Oropom (Oworopom, Oyoropom, Oropoi) is an African language, possibly spurious and, if real, almost certainly extinct. The language was purportedly once spoken by the Oropom people in northeastern Uganda and northwestern Kenya between the Turkwel River, the Chemorongit Mountains, and Mount Elgon.

History of research
There is only one article containing any original research on the language, Wilson (1970), which only a handful of other articles discuss. John G. Wilson's article furnishes only a short word list, and was written at a time when the language, if it existed, was nearly extinct. The article was based mainly on the limited memories of two very old women, one "a child of one of the residual Oropom families that had remained after the break-up of the Oropom here (Matheniko county)" who "remembered a few words of the language", the other an old lady called Akol "descended from the prisoners taken by the Karimojong on the Turkwel" who was "able to furnish many Oropom words". Under the circumstances, only the barest details of Oropom could be ascertained.
○ ○ ○ ○ ○
__Activity list__
**A)** In the text on the Oropom language, what was the name of the old woman who was able to give many Oropom words?
**B)** Resume the text on the Oropom language, picking up right after its last sentence.
The items after this text are separate material.

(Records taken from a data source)
○ ○ ○ ○ ○
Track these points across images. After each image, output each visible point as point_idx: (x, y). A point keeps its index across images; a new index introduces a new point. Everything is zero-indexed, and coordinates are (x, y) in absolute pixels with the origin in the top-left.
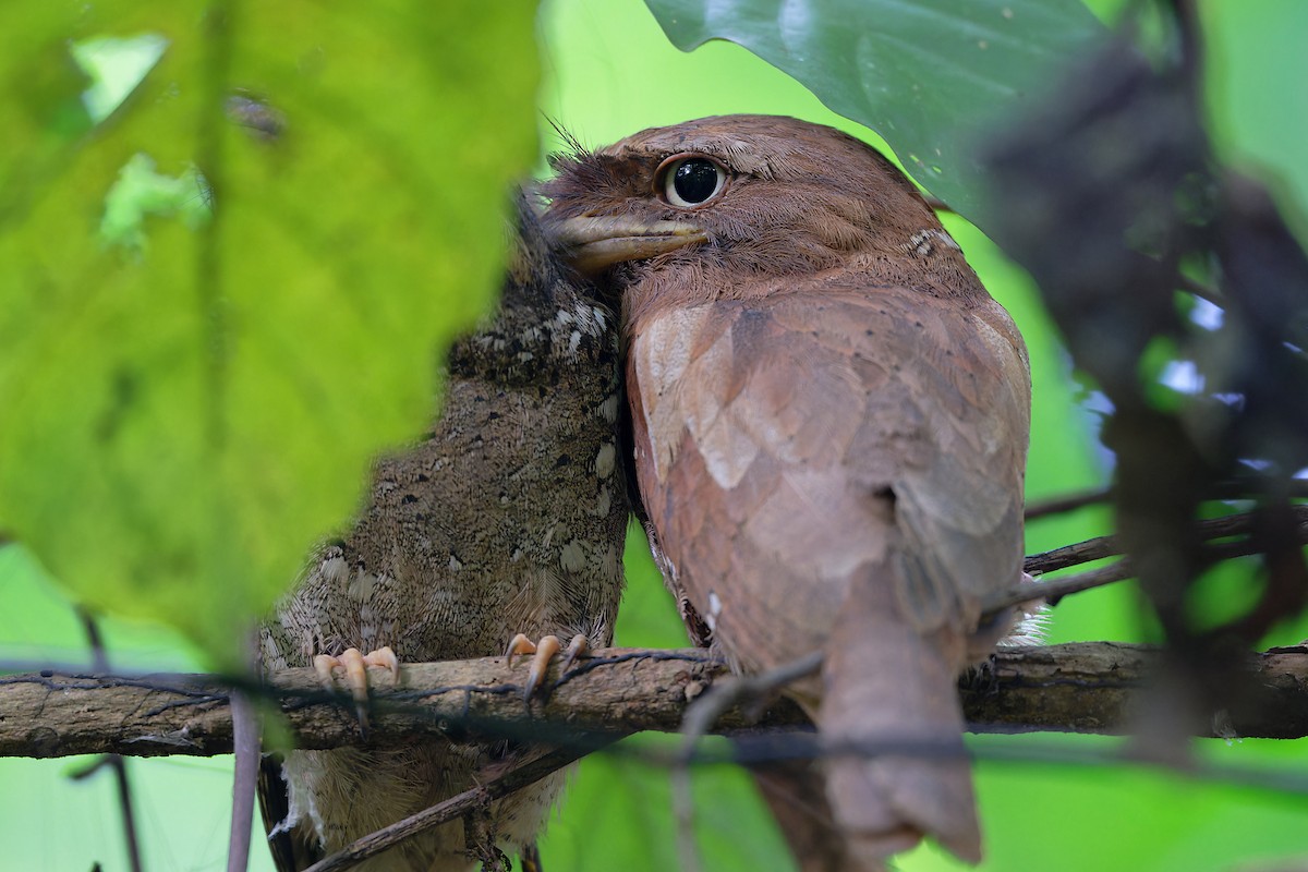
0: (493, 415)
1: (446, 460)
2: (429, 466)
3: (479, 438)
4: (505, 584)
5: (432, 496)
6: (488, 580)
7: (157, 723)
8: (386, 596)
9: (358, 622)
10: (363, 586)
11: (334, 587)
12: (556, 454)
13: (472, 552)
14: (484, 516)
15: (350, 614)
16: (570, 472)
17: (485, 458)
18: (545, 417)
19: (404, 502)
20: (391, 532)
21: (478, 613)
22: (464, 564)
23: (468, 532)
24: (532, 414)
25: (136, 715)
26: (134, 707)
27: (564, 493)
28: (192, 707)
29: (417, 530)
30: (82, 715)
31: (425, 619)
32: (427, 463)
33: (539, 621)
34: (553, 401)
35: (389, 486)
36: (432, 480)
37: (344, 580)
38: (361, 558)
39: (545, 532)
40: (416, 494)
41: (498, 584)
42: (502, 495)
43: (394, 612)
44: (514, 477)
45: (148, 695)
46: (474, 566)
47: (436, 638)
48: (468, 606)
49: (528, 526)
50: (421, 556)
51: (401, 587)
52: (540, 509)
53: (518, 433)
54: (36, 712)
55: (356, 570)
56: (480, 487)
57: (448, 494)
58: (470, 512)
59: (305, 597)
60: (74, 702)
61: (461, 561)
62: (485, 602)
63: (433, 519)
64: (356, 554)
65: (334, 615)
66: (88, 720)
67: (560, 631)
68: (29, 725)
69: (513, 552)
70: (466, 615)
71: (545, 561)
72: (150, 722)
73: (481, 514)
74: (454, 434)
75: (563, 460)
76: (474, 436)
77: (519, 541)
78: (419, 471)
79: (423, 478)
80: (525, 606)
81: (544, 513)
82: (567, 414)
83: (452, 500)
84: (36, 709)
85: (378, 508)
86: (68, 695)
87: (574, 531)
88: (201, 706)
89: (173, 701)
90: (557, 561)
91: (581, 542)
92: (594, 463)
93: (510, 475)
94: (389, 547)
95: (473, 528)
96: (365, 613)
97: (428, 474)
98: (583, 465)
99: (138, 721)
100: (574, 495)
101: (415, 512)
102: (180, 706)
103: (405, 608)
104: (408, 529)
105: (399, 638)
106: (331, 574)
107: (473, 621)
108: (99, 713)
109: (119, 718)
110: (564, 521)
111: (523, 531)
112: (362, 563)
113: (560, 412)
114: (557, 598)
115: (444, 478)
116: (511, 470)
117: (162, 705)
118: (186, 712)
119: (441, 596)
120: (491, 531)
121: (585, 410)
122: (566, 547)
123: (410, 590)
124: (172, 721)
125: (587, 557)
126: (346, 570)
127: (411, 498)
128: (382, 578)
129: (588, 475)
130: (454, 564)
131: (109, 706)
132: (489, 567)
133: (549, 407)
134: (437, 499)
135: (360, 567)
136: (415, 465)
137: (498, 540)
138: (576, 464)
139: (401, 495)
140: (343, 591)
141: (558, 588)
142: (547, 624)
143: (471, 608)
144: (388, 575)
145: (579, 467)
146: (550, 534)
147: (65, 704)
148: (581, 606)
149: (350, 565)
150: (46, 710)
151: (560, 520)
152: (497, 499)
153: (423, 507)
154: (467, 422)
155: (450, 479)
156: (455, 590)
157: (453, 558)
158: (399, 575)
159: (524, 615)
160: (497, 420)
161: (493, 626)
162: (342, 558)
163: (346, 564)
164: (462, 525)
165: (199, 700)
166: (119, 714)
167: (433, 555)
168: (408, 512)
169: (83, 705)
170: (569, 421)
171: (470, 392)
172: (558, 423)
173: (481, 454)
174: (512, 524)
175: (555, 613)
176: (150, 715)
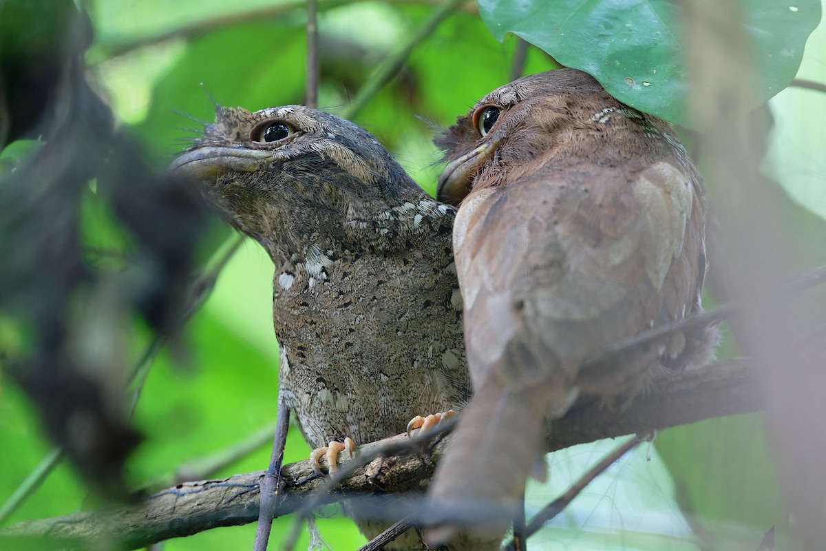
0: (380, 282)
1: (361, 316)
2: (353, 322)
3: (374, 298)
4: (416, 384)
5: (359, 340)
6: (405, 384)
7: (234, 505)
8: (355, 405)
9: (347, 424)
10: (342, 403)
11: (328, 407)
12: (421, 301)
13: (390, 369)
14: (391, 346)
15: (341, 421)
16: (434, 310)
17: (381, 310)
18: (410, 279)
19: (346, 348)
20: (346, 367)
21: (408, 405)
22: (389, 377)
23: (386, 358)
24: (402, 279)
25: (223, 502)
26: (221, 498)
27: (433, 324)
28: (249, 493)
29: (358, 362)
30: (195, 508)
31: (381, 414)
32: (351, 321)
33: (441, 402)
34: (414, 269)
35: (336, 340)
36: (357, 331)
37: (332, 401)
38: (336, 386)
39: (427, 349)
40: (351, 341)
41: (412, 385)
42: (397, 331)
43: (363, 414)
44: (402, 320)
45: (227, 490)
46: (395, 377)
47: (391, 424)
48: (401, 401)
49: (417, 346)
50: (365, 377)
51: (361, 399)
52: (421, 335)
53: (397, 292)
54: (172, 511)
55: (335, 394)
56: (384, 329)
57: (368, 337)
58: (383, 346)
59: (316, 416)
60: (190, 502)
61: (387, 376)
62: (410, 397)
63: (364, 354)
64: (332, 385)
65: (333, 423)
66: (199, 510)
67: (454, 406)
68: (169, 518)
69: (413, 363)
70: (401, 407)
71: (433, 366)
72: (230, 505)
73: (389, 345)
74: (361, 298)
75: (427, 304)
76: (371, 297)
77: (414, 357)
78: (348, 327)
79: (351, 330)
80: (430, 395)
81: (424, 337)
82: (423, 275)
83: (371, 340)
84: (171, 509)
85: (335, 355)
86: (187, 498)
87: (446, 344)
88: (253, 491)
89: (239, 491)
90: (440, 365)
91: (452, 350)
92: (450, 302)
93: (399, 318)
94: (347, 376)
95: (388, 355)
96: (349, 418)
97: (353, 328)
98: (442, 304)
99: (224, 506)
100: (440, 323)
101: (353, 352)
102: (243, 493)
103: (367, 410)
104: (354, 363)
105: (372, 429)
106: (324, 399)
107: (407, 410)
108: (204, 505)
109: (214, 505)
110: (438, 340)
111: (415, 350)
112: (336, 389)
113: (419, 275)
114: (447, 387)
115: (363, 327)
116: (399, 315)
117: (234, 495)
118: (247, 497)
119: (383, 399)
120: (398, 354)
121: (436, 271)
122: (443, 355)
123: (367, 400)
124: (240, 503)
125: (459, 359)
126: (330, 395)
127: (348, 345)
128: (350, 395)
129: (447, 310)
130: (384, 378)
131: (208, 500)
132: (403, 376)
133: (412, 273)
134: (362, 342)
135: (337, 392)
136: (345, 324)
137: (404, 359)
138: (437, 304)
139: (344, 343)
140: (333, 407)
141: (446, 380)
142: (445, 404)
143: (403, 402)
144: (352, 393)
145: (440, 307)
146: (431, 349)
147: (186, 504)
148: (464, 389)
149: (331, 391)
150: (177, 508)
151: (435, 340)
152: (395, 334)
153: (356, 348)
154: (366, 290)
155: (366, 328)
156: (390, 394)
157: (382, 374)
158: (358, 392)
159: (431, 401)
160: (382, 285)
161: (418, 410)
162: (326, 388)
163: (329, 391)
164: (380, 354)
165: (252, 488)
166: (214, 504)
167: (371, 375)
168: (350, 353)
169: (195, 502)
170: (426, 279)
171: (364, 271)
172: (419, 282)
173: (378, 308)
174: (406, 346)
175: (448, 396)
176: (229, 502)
○ ○ ○ ○ ○
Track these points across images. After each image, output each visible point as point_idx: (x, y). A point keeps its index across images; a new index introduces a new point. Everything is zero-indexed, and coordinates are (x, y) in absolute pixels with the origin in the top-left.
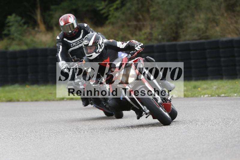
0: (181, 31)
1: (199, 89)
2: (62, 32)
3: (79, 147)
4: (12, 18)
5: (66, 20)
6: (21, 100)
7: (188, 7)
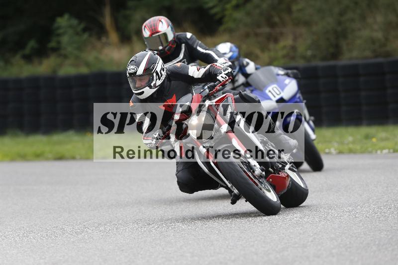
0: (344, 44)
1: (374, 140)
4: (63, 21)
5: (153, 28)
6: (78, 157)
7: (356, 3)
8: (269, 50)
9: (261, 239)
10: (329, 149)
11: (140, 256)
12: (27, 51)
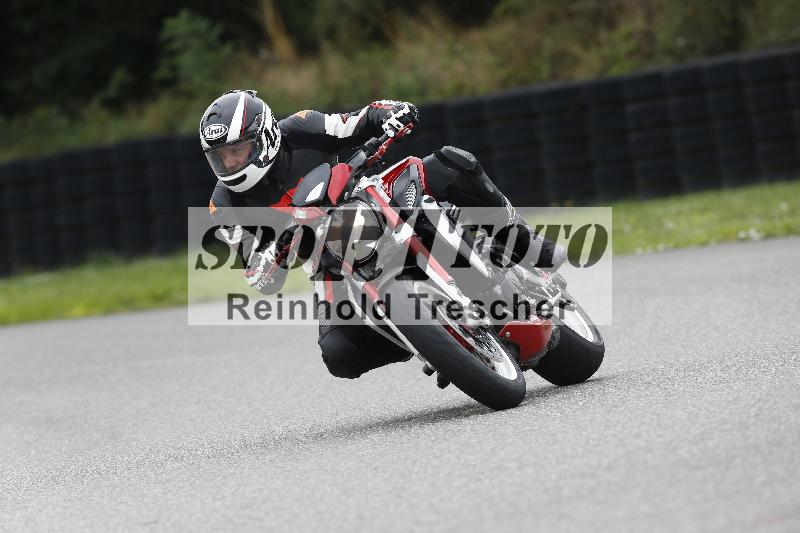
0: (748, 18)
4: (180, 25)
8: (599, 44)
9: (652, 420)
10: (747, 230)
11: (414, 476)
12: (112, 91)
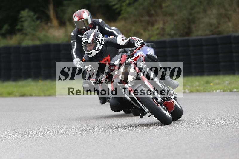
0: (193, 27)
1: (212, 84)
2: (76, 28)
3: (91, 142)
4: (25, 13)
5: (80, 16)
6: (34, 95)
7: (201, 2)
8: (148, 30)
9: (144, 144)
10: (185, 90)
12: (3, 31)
○ ○ ○ ○ ○
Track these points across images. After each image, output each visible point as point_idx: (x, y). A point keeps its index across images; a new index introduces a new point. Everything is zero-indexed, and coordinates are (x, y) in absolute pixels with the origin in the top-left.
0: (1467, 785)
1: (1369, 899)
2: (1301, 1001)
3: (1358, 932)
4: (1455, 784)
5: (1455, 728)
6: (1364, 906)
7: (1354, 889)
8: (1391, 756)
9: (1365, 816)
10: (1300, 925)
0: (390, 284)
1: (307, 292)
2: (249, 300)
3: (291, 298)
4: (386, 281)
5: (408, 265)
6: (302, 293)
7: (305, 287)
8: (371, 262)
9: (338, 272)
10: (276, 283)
○ ○ ○ ○ ○
__Outputs in order__
**A)** Akol

**B)**
On this basis, Wilson concluded that it must have had at least two dialects: one spoken around the Turkwel area, containing a significant number of Luo words, and some Bantu words, and one spoken around Matheniko county with fewer Luo words. Both contain Kalenjin loanwords.

Classification
Wilson ascribed it to the Khoisan group, seemingly based solely on its physical appearance; but this identification is unreliable; Harold C. Fleming describes it as a "ridiculous suggestion". Elderkin (1983) says that "The Oropom data of Wilson (1970) shows some resemblances to Kuliak, some of which could well be mediated through Nilotic, with which it seems to have more resemblances (F. Rottland, personal communication)... There are many fewer resemblances worth noting with Hadza and only a minimal number with Sandawe." He quotes 8 potentially similar words between Oropom and Hadza, and 4 between Oropom and Sandawe. Harold Fleming also notes that "initial inspection suggests some possible commonality" between Oropom and the Kuliak languages, a probably Nilo-Saharan relic group found in Northern Uganda among such tribes as the Ik. However, in the absence of further work, Oropom remains an unclassified language.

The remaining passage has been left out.